* WHAT THIS EXERCISE ASKS
1) Translate this sentence from the footballer profile below into French: "Jesse Eugen Kwabena Bisiwu (born 22 January 2008) is a Belgian professional footballer who plays as a left winger for Segunda Federación club Barcelona Atlètic."
2) Pull out each line of the listing below that contains the string "Swechha".

* PASSAGE
--------
Jesse Bisiwu

Personal information
- Full name: Jesse Eugen Kwabena Bisiwu
- Date of birth: 22 January 2008 (age 18)
- Place of birth: Leuven, Belgium
- Height: 1.85 m (6 ft 1 in)
- Position: Winger

Team information
- Current team: Barcelona B
- Number: 24

Youth career
- 0000–2023: Club Brugge

Senior career*
- Years: Team / Apps / (Gls)
- 2023–2026: Club NXT / 36 / (2)
- 2026–: Barcelona B / 1 / (0)
- 2026–: Barcelona / 0 / (0)

International career^{‡}
- 2023: Belgium U15 / 7 / (1)
- 2024: Belgium U16 / 1 / (0)
- 2024–2025: Belgium U17 / 10 / (1)
- 2025: Belgium U18 / 6 / (0)
- 2026–: Belgium U19 / 1 / (0)
- 2026–: Belgium U22 / 1 / (0)

= Jesse Bisiwu =

Belgian footballer (born 2008)

Jesse Eugen Kwabena Bisiwu (born 22 January 2008) is a Belgian professional footballer who plays as a left winger for Segunda Federación club Barcelona Atlètic.

==Club career==

=== Club Brugge ===
A product of the youth academy at Club Brugge, at the age of fourteen years-old, Bisiwu was allowed to play in a friendly match for the first team that trained whilst the winter World Cup in Qatar took place.
--------
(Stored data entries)
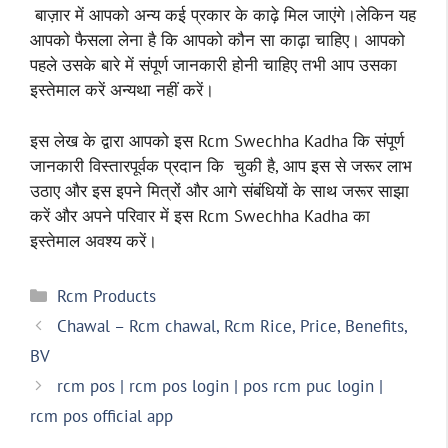
बाज़ार में आपको अन्य कई प्रकार के काढ़े मिल जाएंगे।लेकिन यह
आपको फैसला लेना है कि आपको कौन सा काढ़ा चाहिए। आपको
पहले उसके बारे में संपूर्ण जानकारी होनी चाहिए तभी आप उसका
इस्तेमाल करें अन्यथा नहीं करें।
इस लेख के द्वारा आपको इस Rcm Swechha Kadha कि संपूर्ण
जानकारी विस्तारपूर्वक प्रदान कि चुकी है, आप इस से जरूर लाभ
उठाए और इस इपने मित्रों और आगे संबंधियों के साथ जरूर साझा
करें और अपने परिवार में इस Rcm Swechha Kadha का
इस्तेमाल अवश्य करें।
Categories
Rcm Products
Chawal – Rcm chawal, Rcm Rice, Price, Benefits,
BV
rcm pos | rcm pos login | pos rcm puc login |
rcm pos official app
--------
* ANSWER SET
1) Jesse Eugen Kwabena Bisiwu (né le 22 janvier 2008) est un footballeur professionnel belge qui évolue au poste d'ailier gauche au sein du Barcelona Atlètic, club de Segunda Federación.

2)
इस लेख के द्वारा आपको इस Rcm Swechha Kadha कि संपूर्ण
करें और अपने परिवार में इस Rcm Swechha Kadha का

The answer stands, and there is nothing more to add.